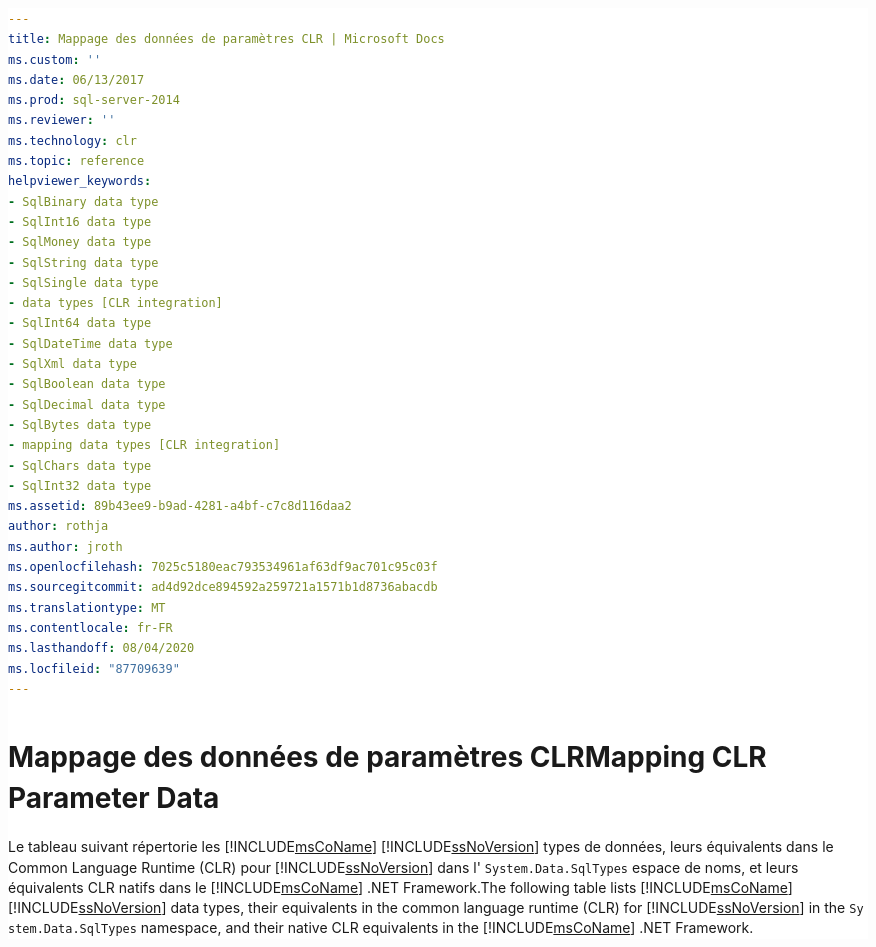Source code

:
 ```yaml
---
title: Mappage des données de paramètres CLR | Microsoft Docs
ms.custom: ''
ms.date: 06/13/2017
ms.prod: sql-server-2014
ms.reviewer: ''
ms.technology: clr
ms.topic: reference
helpviewer_keywords:
- SqlBinary data type
- SqlInt16 data type
- SqlMoney data type
- SqlString data type
- SqlSingle data type
- data types [CLR integration]
- SqlInt64 data type
- SqlDateTime data type
- SqlXml data type
- SqlBoolean data type
- SqlDecimal data type
- SqlBytes data type
- mapping data types [CLR integration]
- SqlChars data type
- SqlInt32 data type
ms.assetid: 89b43ee9-b9ad-4281-a4bf-c7c8d116daa2
author: rothja
ms.author: jroth
ms.openlocfilehash: 7025c5180eac793534961af63df9ac701c95c03f
ms.sourcegitcommit: ad4d92dce894592a259721a1571b1d8736abacdb
ms.translationtype: MT
ms.contentlocale: fr-FR
ms.lasthandoff: 08/04/2020
ms.locfileid: "87709639"
---
```

# <a name="mapping-clr-parameter-data"></a><span data-ttu-id="967e2-102">Mappage des données de paramètres CLR</span><span class="sxs-lookup"><span data-stu-id="967e2-102">Mapping CLR Parameter Data</span></span>
  <span data-ttu-id="967e2-103">Le tableau suivant répertorie les [!INCLUDE[msCoName](../../includes/msconame-md.md)] [!INCLUDE[ssNoVersion](../../includes/ssnoversion-md.md)] types de données, leurs équivalents dans le Common Language Runtime (CLR) pour [!INCLUDE[ssNoVersion](../../includes/ssnoversion-md.md)] dans l' `System.Data.SqlTypes` espace de noms, et leurs équivalents CLR natifs dans le [!INCLUDE[msCoName](../../includes/msconame-md.md)] .NET Framework.</span><span class="sxs-lookup"><span data-stu-id="967e2-103">The following table lists [!INCLUDE[msCoName](../../includes/msconame-md.md)] [!INCLUDE[ssNoVersion](../../includes/ssnoversion-md.md)] data types, their equivalents in the common language runtime (CLR) for [!INCLUDE[ssNoVersion](../../includes/ssnoversion-md.md)] in the `System.Data.SqlTypes` namespace, and their native CLR equivalents in the [!INCLUDE[msCoName](../../includes/msconame-md.md)] .NET Framework.</span></span>  
  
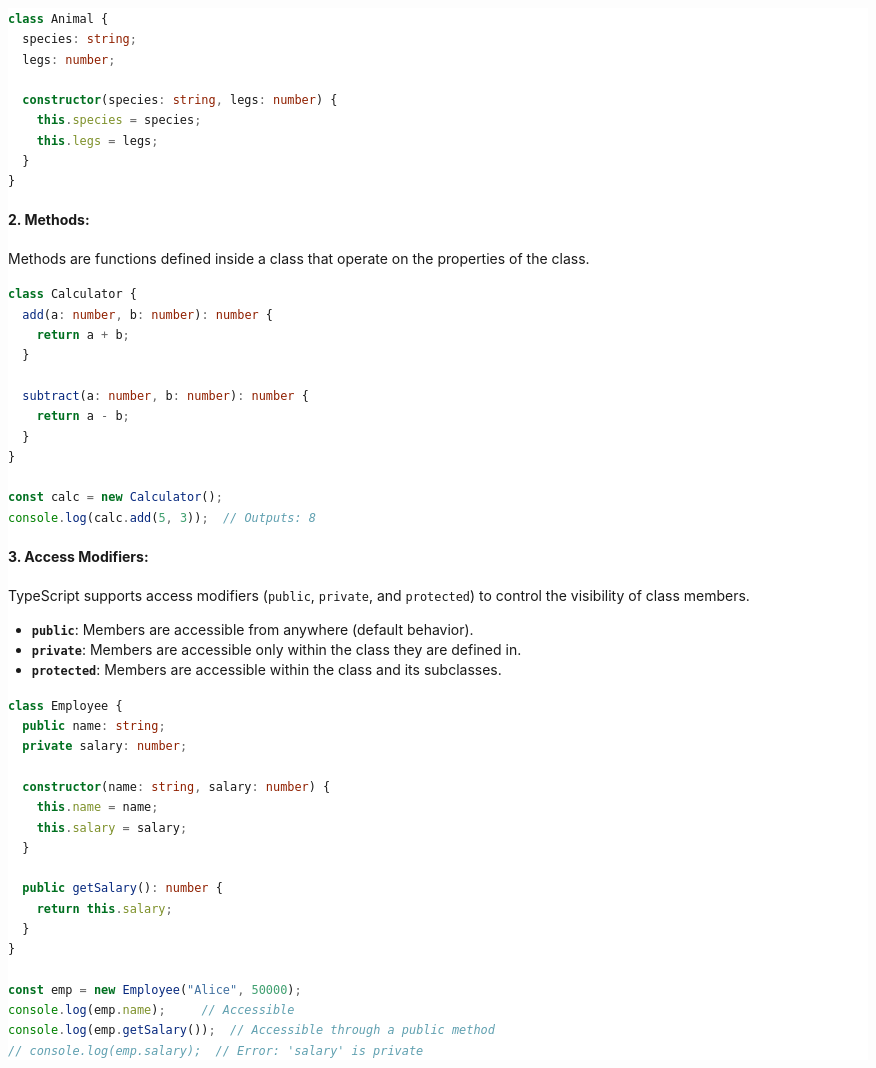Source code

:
 ```typescript
class Animal {
  species: string;
  legs: number;

  constructor(species: string, legs: number) {
    this.species = species;
    this.legs = legs;
  }
}
```

#### 2. **Methods**:
Methods are functions defined inside a class that operate on the properties of the class.

```typescript
class Calculator {
  add(a: number, b: number): number {
    return a + b;
  }

  subtract(a: number, b: number): number {
    return a - b;
  }
}

const calc = new Calculator();
console.log(calc.add(5, 3));  // Outputs: 8
```

#### 3. **Access Modifiers**:
TypeScript supports access modifiers (`public`, `private`, and `protected`) to control the visibility of class members.

- **`public`**: Members are accessible from anywhere (default behavior).
- **`private`**: Members are accessible only within the class they are defined in.
- **`protected`**: Members are accessible within the class and its subclasses.

```typescript
class Employee {
  public name: string;
  private salary: number;

  constructor(name: string, salary: number) {
    this.name = name;
    this.salary = salary;
  }

  public getSalary(): number {
    return this.salary;
  }
}

const emp = new Employee("Alice", 50000);
console.log(emp.name);     // Accessible
console.log(emp.getSalary());  // Accessible through a public method
// console.log(emp.salary);  // Error: 'salary' is private
```
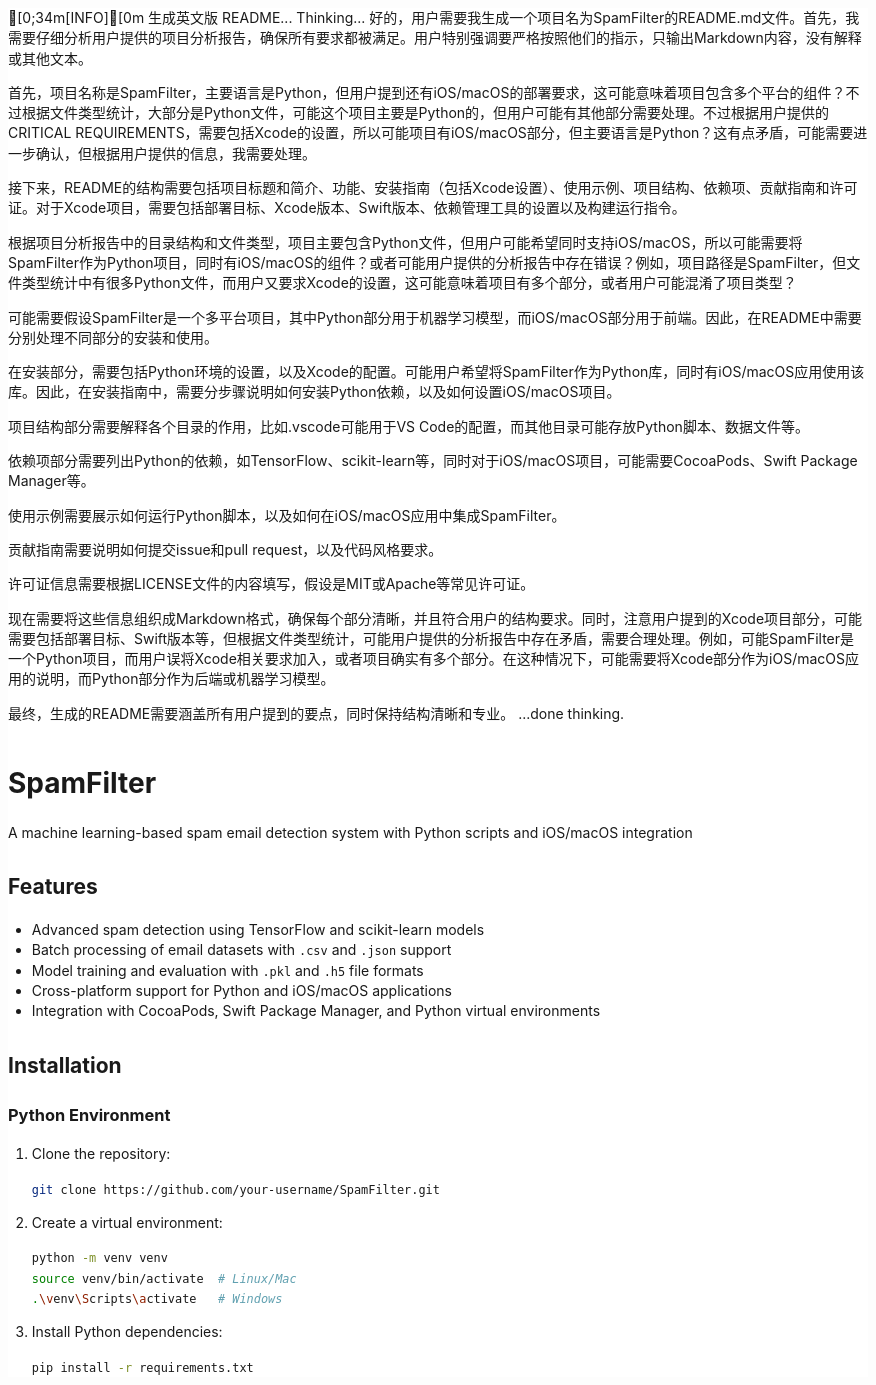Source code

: [0;34m[INFO][0m 生成英文版 README...
Thinking...
好的，用户需要我生成一个项目名为SpamFilter的README.md文件。首先，我需要仔细分析用户提供的项目分析报告，确保所有要求都被满足。用户特别强调要严格按照他们的指示，只输出Markdown内容，没有解释或其他文本。

首先，项目名称是SpamFilter，主要语言是Python，但用户提到还有iOS/macOS的部署要求，这可能意味着项目包含多个平台的组件？不过根据文件类型统计，大部分是Python文件，可能这个项目主要是Python的，但用户可能有其他部分需要处理。不过根据用户提供的CRITICAL REQUIREMENTS，需要包括Xcode的设置，所以可能项目有iOS/macOS部分，但主要语言是Python？这有点矛盾，可能需要进一步确认，但根据用户提供的信息，我需要处理。

接下来，README的结构需要包括项目标题和简介、功能、安装指南（包括Xcode设置）、使用示例、项目结构、依赖项、贡献指南和许可证。对于Xcode项目，需要包括部署目标、Xcode版本、Swift版本、依赖管理工具的设置以及构建运行指令。

根据项目分析报告中的目录结构和文件类型，项目主要包含Python文件，但用户可能希望同时支持iOS/macOS，所以可能需要将SpamFilter作为Python项目，同时有iOS/macOS的组件？或者可能用户提供的分析报告中存在错误？例如，项目路径是SpamFilter，但文件类型统计中有很多Python文件，而用户又要求Xcode的设置，这可能意味着项目有多个部分，或者用户可能混淆了项目类型？

可能需要假设SpamFilter是一个多平台项目，其中Python部分用于机器学习模型，而iOS/macOS部分用于前端。因此，在README中需要分别处理不同部分的安装和使用。

在安装部分，需要包括Python环境的设置，以及Xcode的配置。可能用户希望将SpamFilter作为Python库，同时有iOS/macOS应用使用该库。因此，在安装指南中，需要分步骤说明如何安装Python依赖，以及如何设置iOS/macOS项目。

项目结构部分需要解释各个目录的作用，比如.vscode可能用于VS Code的配置，而其他目录可能存放Python脚本、数据文件等。

依赖项部分需要列出Python的依赖，如TensorFlow、scikit-learn等，同时对于iOS/macOS项目，可能需要CocoaPods、Swift Package Manager等。

使用示例需要展示如何运行Python脚本，以及如何在iOS/macOS应用中集成SpamFilter。

贡献指南需要说明如何提交issue和pull request，以及代码风格要求。

许可证信息需要根据LICENSE文件的内容填写，假设是MIT或Apache等常见许可证。

现在需要将这些信息组织成Markdown格式，确保每个部分清晰，并且符合用户的结构要求。同时，注意用户提到的Xcode项目部分，可能需要包括部署目标、Swift版本等，但根据文件类型统计，可能用户提供的分析报告中存在矛盾，需要合理处理。例如，可能SpamFilter是一个Python项目，而用户误将Xcode相关要求加入，或者项目确实有多个部分。在这种情况下，可能需要将Xcode部分作为iOS/macOS应用的说明，而Python部分作为后端或机器学习模型。

最终，生成的README需要涵盖所有用户提到的要点，同时保持结构清晰和专业。
...done thinking.

# SpamFilter  
A machine learning-based spam email detection system with Python scripts and iOS/macOS integration  

## Features  
- Advanced spam detection using TensorFlow and scikit-learn models  
- Batch processing of email datasets with `.csv` and `.json` support  
- Model training and evaluation with `.pkl` and `.h5` file formats  
- Cross-platform support for Python and iOS/macOS applications  
- Integration with CocoaPods, Swift Package Manager, and Python virtual environments  

## Installation  
### Python Environment  
1. Clone the repository:  
   ```bash  
   git clone https://github.com/your-username/SpamFilter.git  
   ```  
2. Create a virtual environment:  
   ```bash  
   python -m venv venv  
   source venv/bin/activate  # Linux/Mac  
   .\venv\Scripts\activate   # Windows  
   ```  
3. Install Python dependencies:  
   ```bash  
   pip install -r requirements.txt  
   ```  
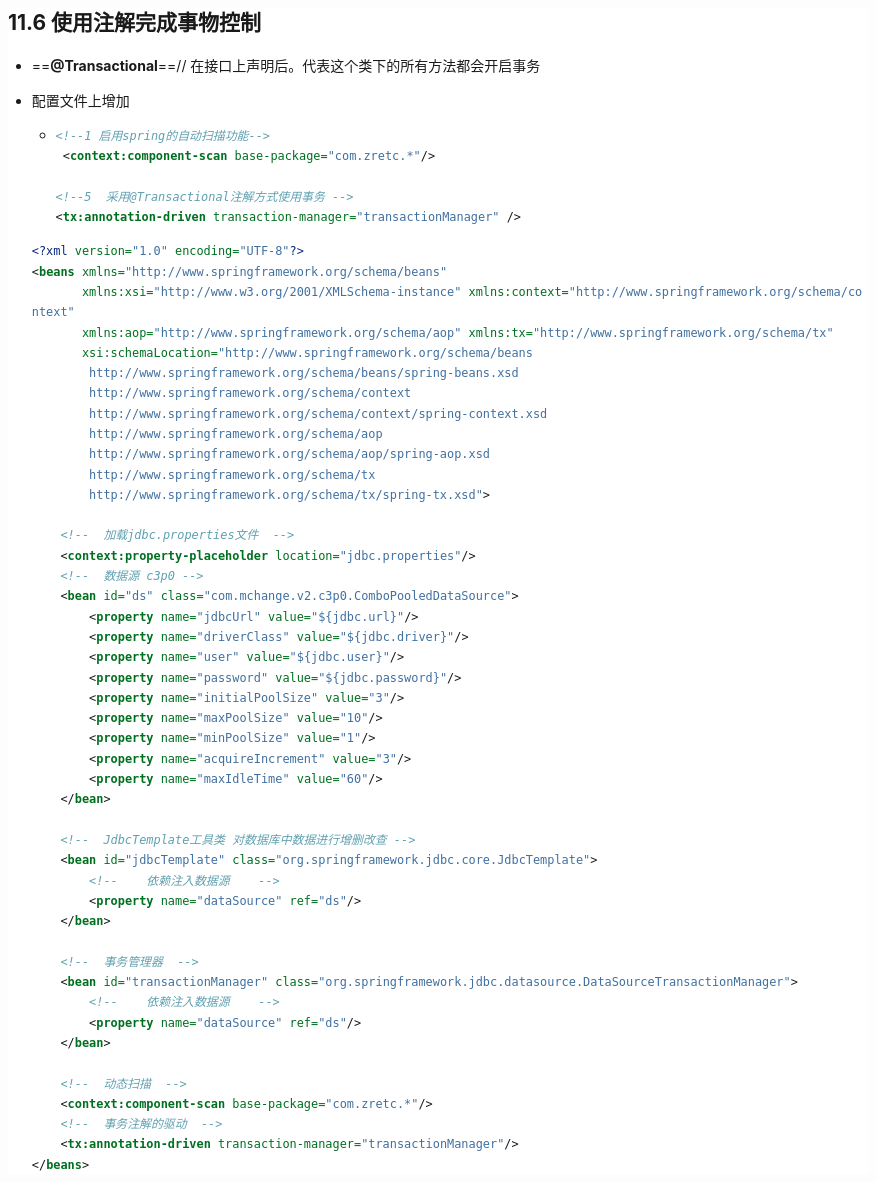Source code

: ## 11.6 使用注解完成事物控制

- ==**@Transactional**==// 在接口上声明后。代表这个类下的所有方法都会开启事务

  

- 配置文件上增加

  - ```xml
    <!--1 启用spring的自动扫描功能-->                        
     <context:component-scan base-package="com.zretc.*"/>
                                                       
    <!--5  采用@Transactional注解方式使用事务 -->
    <tx:annotation-driven transaction-manager="transactionManager" />                                                   
    ```

    

  ```xml
  <?xml version="1.0" encoding="UTF-8"?>
  <beans xmlns="http://www.springframework.org/schema/beans"
         xmlns:xsi="http://www.w3.org/2001/XMLSchema-instance" xmlns:context="http://www.springframework.org/schema/context"
         xmlns:aop="http://www.springframework.org/schema/aop" xmlns:tx="http://www.springframework.org/schema/tx"
         xsi:schemaLocation="http://www.springframework.org/schema/beans
          http://www.springframework.org/schema/beans/spring-beans.xsd
          http://www.springframework.org/schema/context
          http://www.springframework.org/schema/context/spring-context.xsd
          http://www.springframework.org/schema/aop
          http://www.springframework.org/schema/aop/spring-aop.xsd
          http://www.springframework.org/schema/tx
          http://www.springframework.org/schema/tx/spring-tx.xsd">
  
      <!--  加载jdbc.properties文件  -->
      <context:property-placeholder location="jdbc.properties"/>
      <!--  数据源 c3p0 -->
      <bean id="ds" class="com.mchange.v2.c3p0.ComboPooledDataSource">
          <property name="jdbcUrl" value="${jdbc.url}"/>
          <property name="driverClass" value="${jdbc.driver}"/>
          <property name="user" value="${jdbc.user}"/>
          <property name="password" value="${jdbc.password}"/>
          <property name="initialPoolSize" value="3"/>
          <property name="maxPoolSize" value="10"/>
          <property name="minPoolSize" value="1"/>
          <property name="acquireIncrement" value="3"/>
          <property name="maxIdleTime" value="60"/>
      </bean>
  
      <!--  JdbcTemplate工具类 对数据库中数据进行增删改查 -->
      <bean id="jdbcTemplate" class="org.springframework.jdbc.core.JdbcTemplate">
          <!--    依赖注入数据源    -->
          <property name="dataSource" ref="ds"/>
      </bean>
  
      <!--  事务管理器  -->
      <bean id="transactionManager" class="org.springframework.jdbc.datasource.DataSourceTransactionManager">
          <!--    依赖注入数据源    -->
          <property name="dataSource" ref="ds"/>
      </bean>
      
      <!--  动态扫描  -->
      <context:component-scan base-package="com.zretc.*"/>
      <!--  事务注解的驱动  -->
      <tx:annotation-driven transaction-manager="transactionManager"/>
  </beans>
  ```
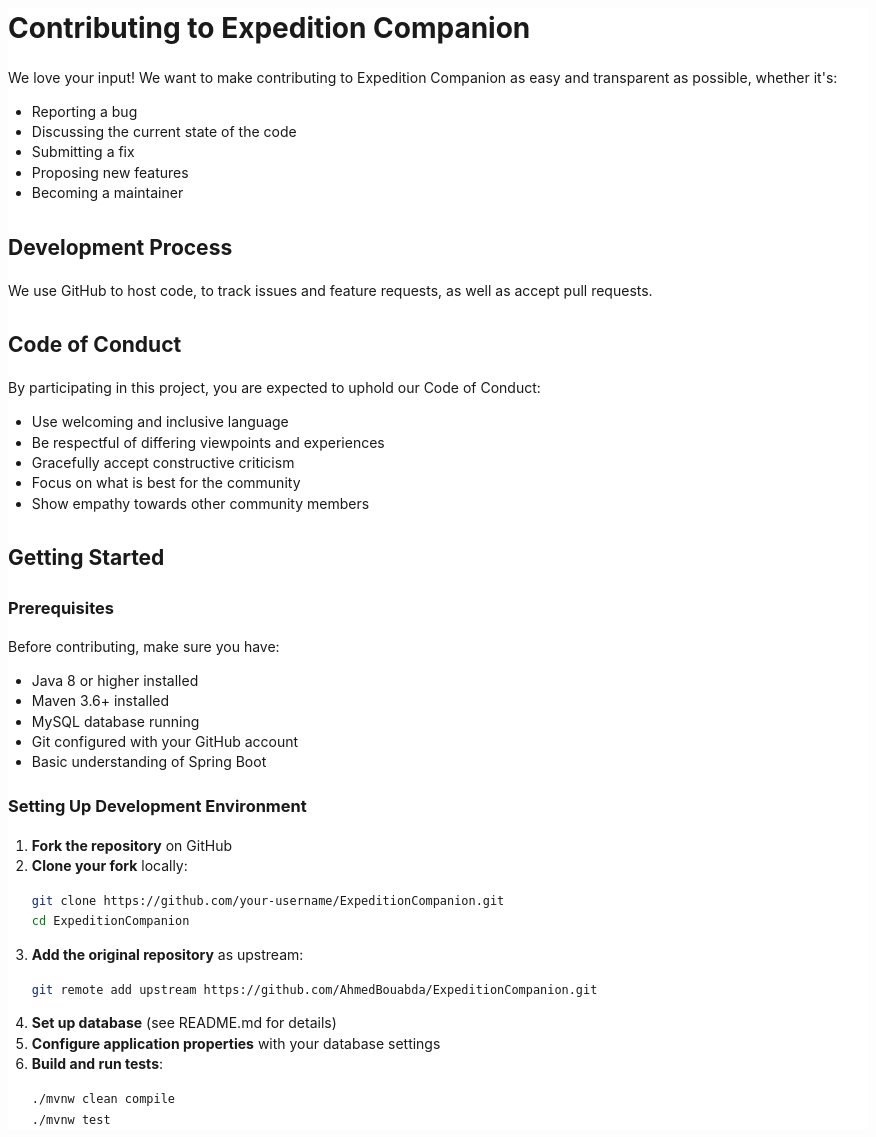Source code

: # Contributing to Expedition Companion

We love your input! We want to make contributing to Expedition Companion as easy and transparent as possible, whether it's:

- Reporting a bug
- Discussing the current state of the code
- Submitting a fix
- Proposing new features
- Becoming a maintainer

## Development Process

We use GitHub to host code, to track issues and feature requests, as well as accept pull requests.

## Code of Conduct

By participating in this project, you are expected to uphold our Code of Conduct:

- Use welcoming and inclusive language
- Be respectful of differing viewpoints and experiences
- Gracefully accept constructive criticism
- Focus on what is best for the community
- Show empathy towards other community members

## Getting Started

### Prerequisites

Before contributing, make sure you have:

- Java 8 or higher installed
- Maven 3.6+ installed
- MySQL database running
- Git configured with your GitHub account
- Basic understanding of Spring Boot

### Setting Up Development Environment

1. **Fork the repository** on GitHub
2. **Clone your fork** locally:
   ```bash
   git clone https://github.com/your-username/ExpeditionCompanion.git
   cd ExpeditionCompanion
   ```
3. **Add the original repository** as upstream:
   ```bash
   git remote add upstream https://github.com/AhmedBouabda/ExpeditionCompanion.git
   ```
4. **Set up database** (see README.md for details)
5. **Configure application properties** with your database settings
6. **Build and run tests**:
   ```bash
   ./mvnw clean compile
   ./mvnw test
   ```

Work task
Figure out how many lines of the material include the string "constructor", and reply with only that figure.

Reply
2